Re: Pertinent Questions Over DANGOTE Refinery by 2n2k(m): 6:16am On Jun 29, 2017
Chidexter:
Nigeria is so poor and inefficient that we need an entrepreneur to take over oil refining. Issorait

Name any developed country that its government is into oil refining. Ignorance is bliss.
Re: Pertinent Questions Over DANGOTE Refinery by 989900: 8:05am On Jun 29, 2017
2n2k:
Good questions. Here are my own insights

1. Dangote refinery will buy crude at international price from Nigeria. It has facilities to also receive crude from other countries in case Nigeria fails to supply crude due to sabotage or unrest. Of course it will pay fully for the imported crude.

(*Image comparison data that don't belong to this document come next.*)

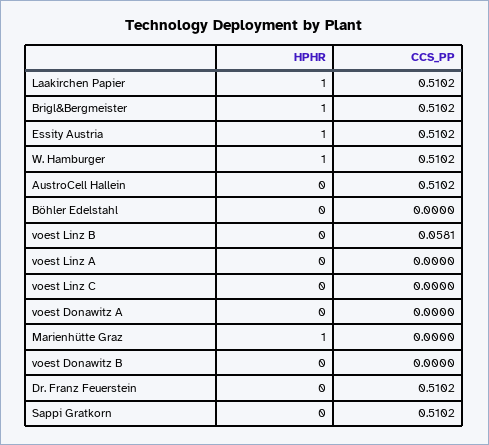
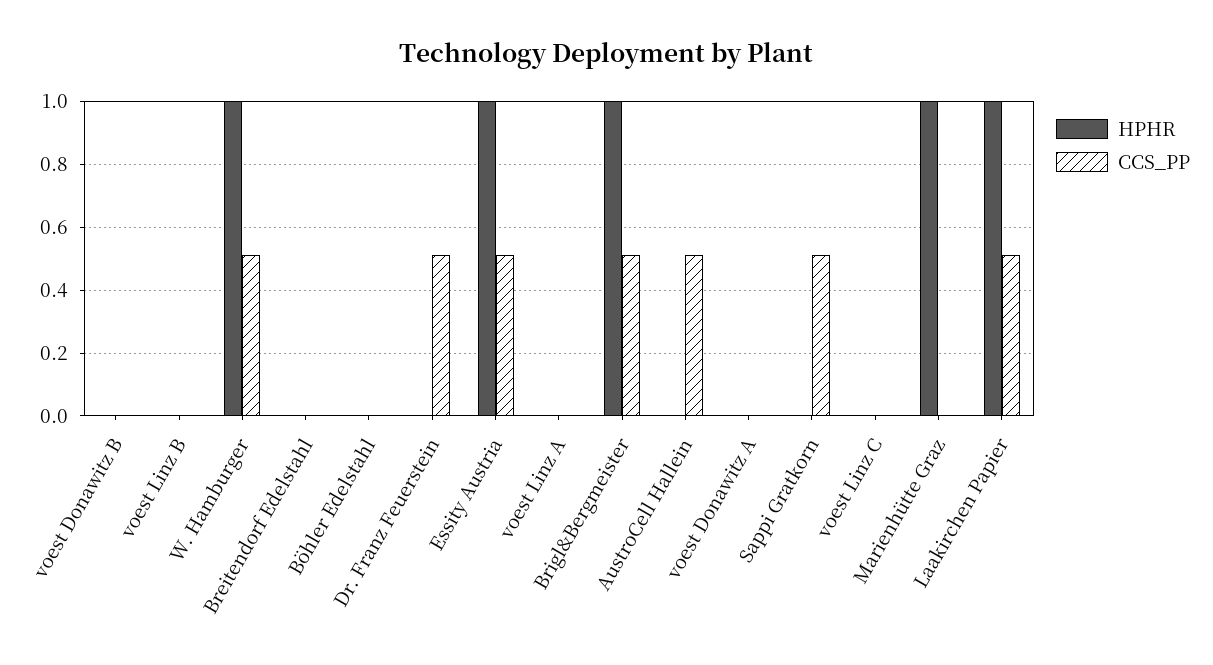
  {
    "HPHR": {
      "Laakirchen Papier": 1,
      "Brigl&Bergmeister": 1,
      "Essity Austria": 1,
      "W. Hamburger": 1,
      "AustroCell Hallein": 0,
      "Böhler Edelstahl": 0,
      "voest Linz B": 0,
      "voest Linz A": 0,
      "voest Linz C": 0,
      "voest Donawitz A": 0,
      "Marienhütte Graz": 1,
      "voest Donawitz B": 0,
      "Dr. Franz Feuerstein": 0,
-     "Sappi Gratkorn": 0
+     "Sappi Gratkorn": 0,
+     "Breitendorf Edelstahl": 0
    },
    "CCS_PP": {
      "Laakirchen Papier": 0.5102,
      "Brigl&Bergmeister": 0.5102,
      "Essity Austria": 0.5102,
      "W. Hamburger": 0.5102,
      "AustroCell Hallein": 0.5102,
      "Böhler Edelstahl": 0,
-     "voest Linz B": 0.0581,
+     "voest Linz B": 0,
      "voest Linz A": 0,
      "voest Linz C": 0,
      "voest Donawitz A": 0,
      "Marienhütte Graz": 0,
      "voest Donawitz B": 0,
      "Dr. Franz Feuerstein": 0.5102,
-     "Sappi Gratkorn": 0.5102
+     "Sappi Gratkorn": 0.5102,
+     "Breitendorf Edelstahl": 0
    }
  }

2. Refineries- whether Dangote or anyone, don't sell at subsidized prices. Subsidy is in distribution sector between the marketer/government and final consumers. Subsidy arises because the cost to the marketer (which include full refinery price) is not being fully paid for by the final consumer at the filling stations and somebody (government in this case) must step in to reimburse the marketer with the difference since marketer cannot operate at a loss. In all cases, refineries would have received full payments from marketers before it supplies. How marketers sell the products is not the refinery's concern

3. Note that Dangote refinery together with all the four nnpc refineries (working at full capacity) cannot meet Nigerian refined petroleum products needs and there is still need for either importation or more refineries. The 600,000 barrels capacity for Dangote is for both refinery and petrochemical sections just like that of 110,000 barrels for kaduna is divided between refinery and the petrochemical also.

4. On the issue of forex savings to Nigeria, either out of ignorance or just for simplicity in reporting, the quantum of savings from import substitution of any product in nigeria is usually overstated. They usually report gross amount of the current forex that is used to import presently as savings as if there will be no forex cost incurred in producing within Nigeria. Most of the inputs will still come from abroad and require forex outflow.

5. In the case of Dangote refinery, the forex savings will be substantial because the major raw materials (crude oil) will come from Nigeria. Since it is a Nigerian company, the flow cycle will be like this:

a. Nigeria sells crude oil to Dangote at international price
b. Dangote pays in dollars to government account in CBN
c. Dangote sells refined products to either Nigeria or overseas marketers
d. In the case of oversea marketers, the export proceeds in dollars come to Dangote through the CBN
e. In the case of local marketers, marketers raise letter of credit through banks and pay in naira
f. Nigerian govt pays dollars to Dangote through CBN for the marketers letter of credit
g. Dangote converts some of the dollars to naira to meet local expenses including salaries by selling it to CBN
h. Dangote draws from its dollars account to meet its dollars denominated expenses including paying for crude from Nigeria
i. The cycle goes back and starts from 'a' all-over.

As you can see, the dollars will in most cases (except for some foreign expenses) be circulating within the CBN either for Nigeria government or for Dangote. That is whole essence of industrialization especially when the inputs are majorly locally sourced.




GBAM!

[i]You just saved me valuable time writing an epistle.

@#3, it's kinda hard to put a correct figure on our consumption, hopefully the new private refineries coming in and revamped NNPC refineries will help us get relatively more accurate figures.